August 22, 2005

 

Teach it phenomenology.

I recently picked up V for Vendetta, and it was a fun little read. It was definitely clear that it predated Watchmen, as it was even more uneven and prone to staggering down sidepaths--the highlight of that kind of thing being the world-weary detective trying to get inside V's head or somesuch by going to the burnt-out remains of a concentration camp and dropping a shitload of acid, leading to a surprisingly pedestrian trip. I imagine the personal revelation it lead him to struck many a fanboy as deep, but it was pretty redundant given Evey hitting pretty much the same sort of epiphany with the less gentle hallucinogenics of repeated near-drownings and starvation.

But all in all, it was good. It does confirm that there's absolutely no way the upcoming movie's going to bear more than a passing resemblance to the comic beyond the grinning Guy Fawkes mask.

Tangent: the usage of the word "guy" apparently comes from slang-drift meandering from the effigies of the only man to go to Parliament with honest intention. Nifty.

Unrelated and tied to this post's title: I watched Dark Star the other night. That's John Carpenter's first flick, a beautifully zero-budget tale of burnt-out crew on the titular spaceship, tooling about the universe and blowing up "unstable planets" with sentient bombs who are eager and happy to explode. (It is, after all, their life's purpose, similar to the intelligent cows at Milliways who make recommendations to diners on which part of their body to eat.) The whole ship's falling apart, the captain got killed because his chair shorted out (sadly offscreen), there's some wonderfully awful folk music of the sort that's emphatically not on Best Of The Folk Music Era compilations, sideburns are out of control, and one of the dudes spends at least a third of movie chasing around the ship's mascot alien, portrayed extremely convincingly by a beachball with feethands sticking out from under it. And Bomb #20 is temporarily dissuaded from prematurely detonating while still attached to the ship by an extremely hasty crash-course in Philosophy 101.

Needless to say, it rocked.

I've always dug Carpenter's movies, up to a certain point in the chronology. In the Mouth of Madness was a great little horror flick. I never did see the two he made after that one, but did catch Vampire$, which left me stunned, and not in a good way--I couldn't believe he was responsible for it. It was pretty much just dull and lame and not very much fun, and that impression happened even before I read the novel it was laughably claimed to have been based on (by John Steakley. It kicks serious ass). Then a short while later I saw Ghosts of Mars, and have concluded that I'm pretty much completely uninterested in anything further Carpenter might do.

My guess as to what the hell happened is that he stopped doing drugs. Dark Star, being his initial student film, only shores up that theory, because everyone responsible was clearly marinating in them. It wouldn't have worked nearly as well otherwise.

posted by Gar @ 2:00 AM
This comment has been removed by a blog administrator.
 
Removed previous comment because it was only half finished.

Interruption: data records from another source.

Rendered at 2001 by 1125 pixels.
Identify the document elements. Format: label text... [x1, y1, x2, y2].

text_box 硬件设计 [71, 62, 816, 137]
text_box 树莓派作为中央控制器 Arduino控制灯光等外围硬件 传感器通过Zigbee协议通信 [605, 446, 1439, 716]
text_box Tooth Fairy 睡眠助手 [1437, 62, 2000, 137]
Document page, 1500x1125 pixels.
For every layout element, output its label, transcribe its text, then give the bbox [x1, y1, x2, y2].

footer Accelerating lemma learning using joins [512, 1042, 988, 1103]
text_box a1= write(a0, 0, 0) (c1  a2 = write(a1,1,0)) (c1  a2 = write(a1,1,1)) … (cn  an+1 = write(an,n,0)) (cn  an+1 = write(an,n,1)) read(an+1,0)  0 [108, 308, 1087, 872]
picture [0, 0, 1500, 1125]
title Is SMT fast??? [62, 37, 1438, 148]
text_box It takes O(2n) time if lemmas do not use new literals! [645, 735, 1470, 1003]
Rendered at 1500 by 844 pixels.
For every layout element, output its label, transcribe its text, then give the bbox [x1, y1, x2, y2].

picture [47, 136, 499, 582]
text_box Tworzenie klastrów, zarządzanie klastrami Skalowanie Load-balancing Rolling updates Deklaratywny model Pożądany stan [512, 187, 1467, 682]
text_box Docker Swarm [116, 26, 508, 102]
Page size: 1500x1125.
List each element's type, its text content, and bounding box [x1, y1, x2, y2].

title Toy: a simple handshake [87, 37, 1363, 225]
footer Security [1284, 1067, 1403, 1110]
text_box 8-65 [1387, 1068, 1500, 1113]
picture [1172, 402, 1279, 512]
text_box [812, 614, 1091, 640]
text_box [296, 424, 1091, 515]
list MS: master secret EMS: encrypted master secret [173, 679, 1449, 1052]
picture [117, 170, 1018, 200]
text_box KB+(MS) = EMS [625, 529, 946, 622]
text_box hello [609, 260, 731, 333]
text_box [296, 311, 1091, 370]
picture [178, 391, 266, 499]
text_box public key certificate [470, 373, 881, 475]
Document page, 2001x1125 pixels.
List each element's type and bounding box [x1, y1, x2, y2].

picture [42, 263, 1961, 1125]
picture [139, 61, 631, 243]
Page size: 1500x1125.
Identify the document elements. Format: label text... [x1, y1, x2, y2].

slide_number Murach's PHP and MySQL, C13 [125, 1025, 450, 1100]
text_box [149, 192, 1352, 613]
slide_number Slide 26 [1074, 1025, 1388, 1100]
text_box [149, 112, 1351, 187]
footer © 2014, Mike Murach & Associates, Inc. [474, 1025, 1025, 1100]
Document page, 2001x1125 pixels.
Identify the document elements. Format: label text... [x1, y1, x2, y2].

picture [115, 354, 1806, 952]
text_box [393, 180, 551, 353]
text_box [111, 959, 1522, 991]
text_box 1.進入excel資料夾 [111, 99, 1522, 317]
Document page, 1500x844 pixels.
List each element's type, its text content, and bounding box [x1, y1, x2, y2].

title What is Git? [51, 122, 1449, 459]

Although I enjoyed ET The Extraterrestrial, and I think that anyone who says they didn't is either lying or at the point of being jaded where they should consider calling a suicide hotline, I LOVED Carpenter's version of the thing even better.

Why do I compare the two? Well, they came out roughly at the same time and are opposite sides of the "alien stuck on Earth" story. AIDS was just entering the public consciousness, and I think a lot of the paranoia that worked so well in that film was the result of just hearing about this new scary disease that just kills people and ANYONE COULD HAVE IT.

I just have to hand it to Carpenter for timing a remake of a great classic film to coincide with another film with the complete opposite theme. And which did I like better? Hard to say, they're both great.

And Kurt Russell and John Carpenter sound like they'd both be fun to party with.